::: DATASET EXCERPTS

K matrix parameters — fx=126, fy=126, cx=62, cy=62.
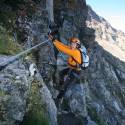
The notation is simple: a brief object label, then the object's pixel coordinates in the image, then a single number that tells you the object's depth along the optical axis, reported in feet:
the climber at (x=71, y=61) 18.15
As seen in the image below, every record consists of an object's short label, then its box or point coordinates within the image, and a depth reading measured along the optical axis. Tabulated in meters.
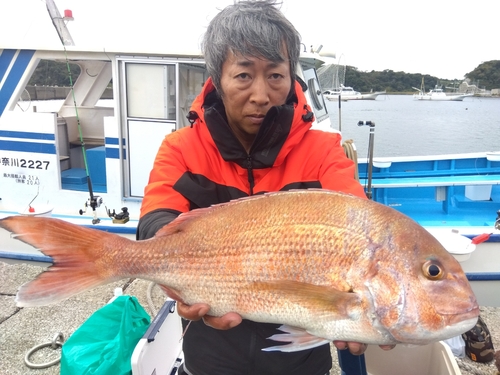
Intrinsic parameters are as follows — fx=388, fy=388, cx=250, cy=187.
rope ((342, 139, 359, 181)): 4.95
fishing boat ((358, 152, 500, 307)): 4.22
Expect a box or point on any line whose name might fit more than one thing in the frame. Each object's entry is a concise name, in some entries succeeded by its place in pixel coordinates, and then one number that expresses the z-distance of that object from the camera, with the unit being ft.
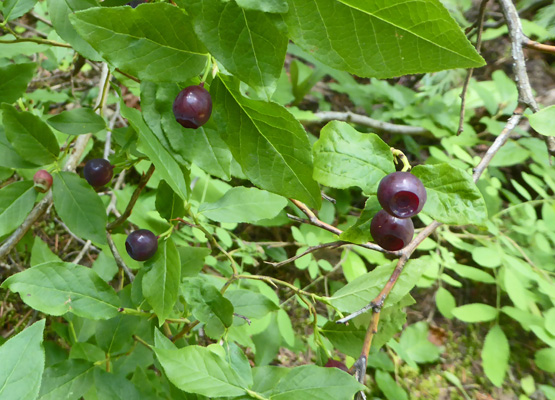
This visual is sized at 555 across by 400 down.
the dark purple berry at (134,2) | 0.52
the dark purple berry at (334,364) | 0.61
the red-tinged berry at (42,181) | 0.62
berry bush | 0.40
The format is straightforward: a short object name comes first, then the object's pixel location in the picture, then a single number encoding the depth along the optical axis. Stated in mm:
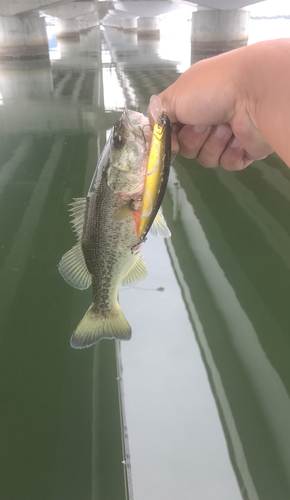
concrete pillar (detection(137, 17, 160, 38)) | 31531
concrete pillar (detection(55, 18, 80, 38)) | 29156
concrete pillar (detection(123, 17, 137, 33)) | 37312
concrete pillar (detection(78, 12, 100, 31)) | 40509
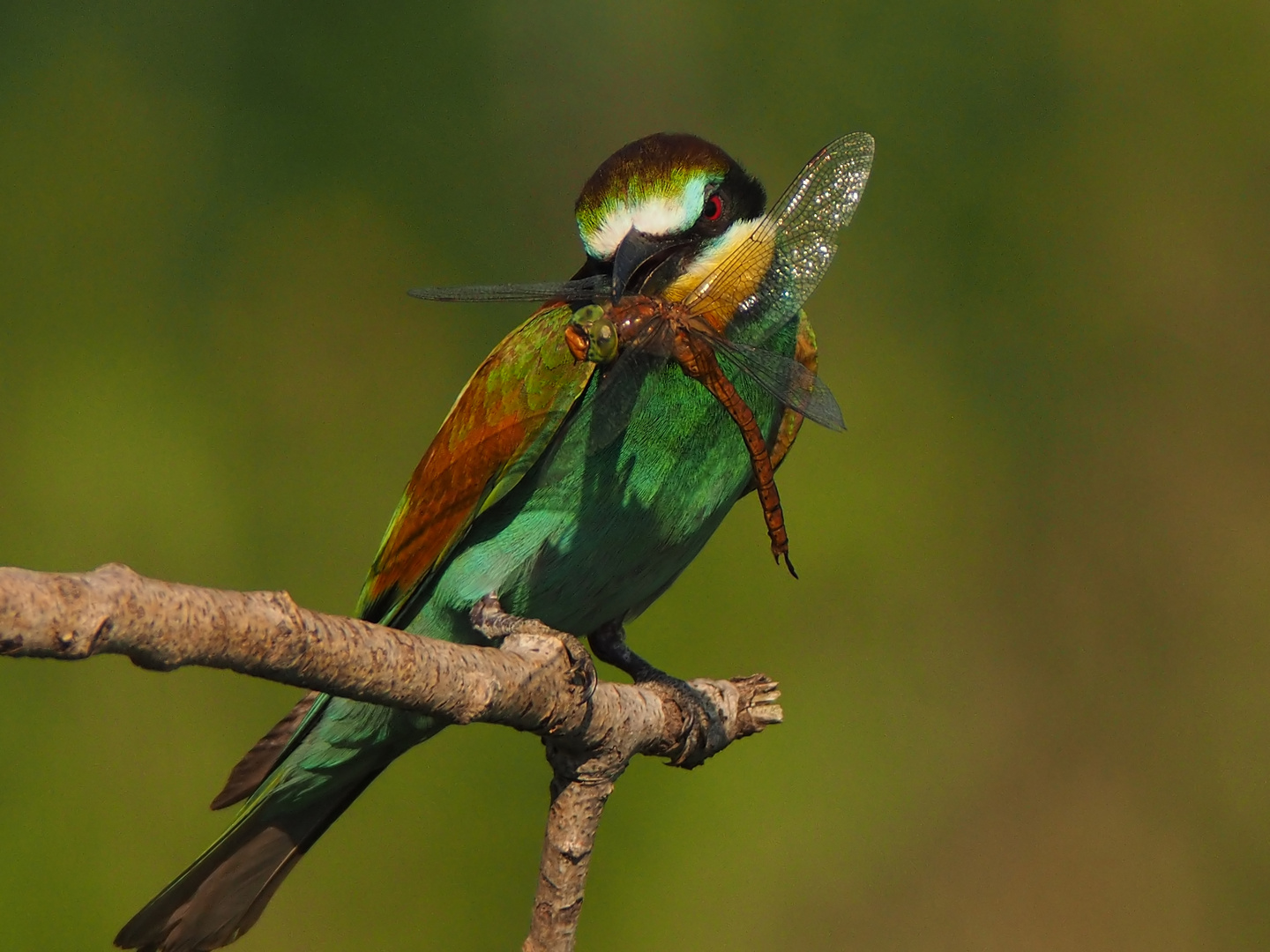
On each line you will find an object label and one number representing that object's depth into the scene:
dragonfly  3.76
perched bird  3.78
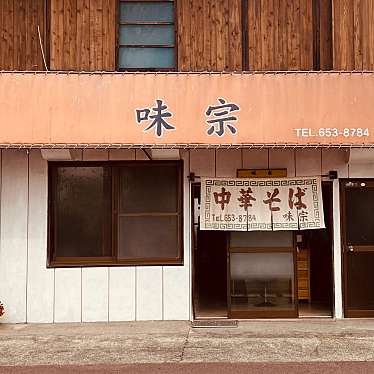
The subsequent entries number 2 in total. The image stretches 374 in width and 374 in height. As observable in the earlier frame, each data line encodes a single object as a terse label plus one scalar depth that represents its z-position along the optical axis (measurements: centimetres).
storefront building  974
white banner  976
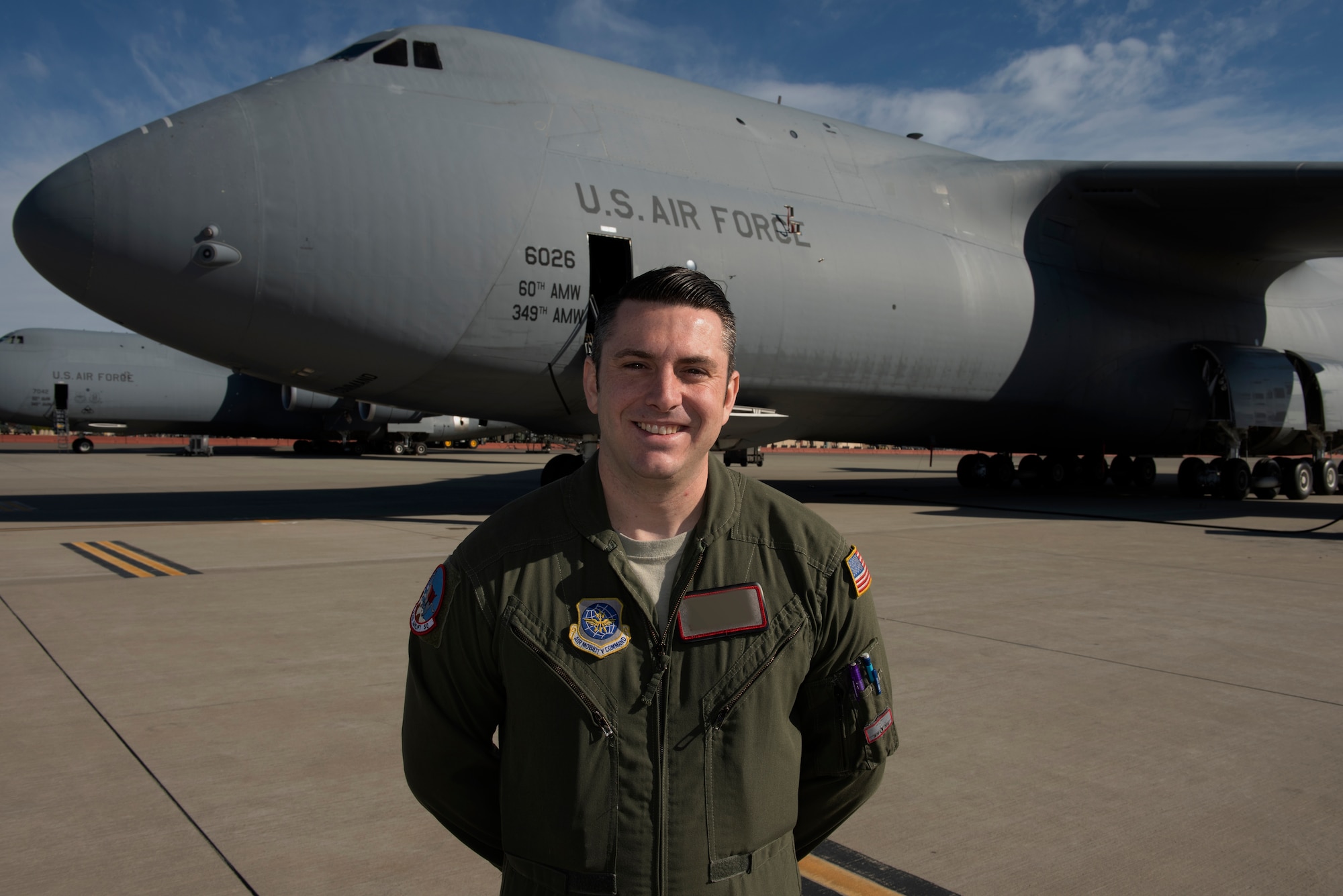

::::::

**TASK INSTRUCTIONS:**
Type the records out again in full, exactly, with each picture omitted.

**TASK SOLUTION:**
K matrix parameters — fx=126, fy=126, cx=62, cy=62.
The notation is simple: a brief object label, then the object's pixel coordinates in the image, then a single number that tells you the object's depth along the optical axis, reported in feet:
the climber at (x=71, y=61) 18.15
As seen in the image below, every record consists of an object's short label, then its box or point coordinates within the image, and a depth reading measured along the optical axis. Tabulated in meters.
Intrinsic parameters are as follows — fx=388, fy=388, cx=250, cy=187.
rope ((342, 139, 359, 181)): 4.95
fishing boat ((358, 152, 500, 307)): 4.22
Expect a box or point on any line whose name might fit more than one thing in the frame. Each object's entry is a concise name, in some entries succeeded by its place in pixel coordinates, and then one number that expresses the z-distance of that object from the camera, with the unit being ft.
This visual is sized at 555 across by 400 down.
the dark purple berry at (134,2) | 0.52
the dark purple berry at (334,364) | 0.61
the red-tinged berry at (42,181) | 0.62
berry bush | 0.40
The format is straightforward: a short object name comes first, then the object's pixel location in the picture, then a single number encoding the depth along the optical axis. Stated in mm:
concrete pillar (detection(137, 17, 160, 38)) | 31531
concrete pillar (detection(55, 18, 80, 38)) | 29156
concrete pillar (detection(123, 17, 137, 33)) | 37312
concrete pillar (detection(78, 12, 100, 31)) | 40509
On each line you will find an object label and one number representing that object's depth into the scene:
dragonfly  3.76
perched bird  3.78
The subsequent entries number 2 in total. The image stretches 374 in width and 374 in height. As observable in the earlier frame, each data line encodes a single object as a terse label plus one scalar depth that represents its z-position along the optical axis (measurements: centimetres).
storefront building  974
white banner  976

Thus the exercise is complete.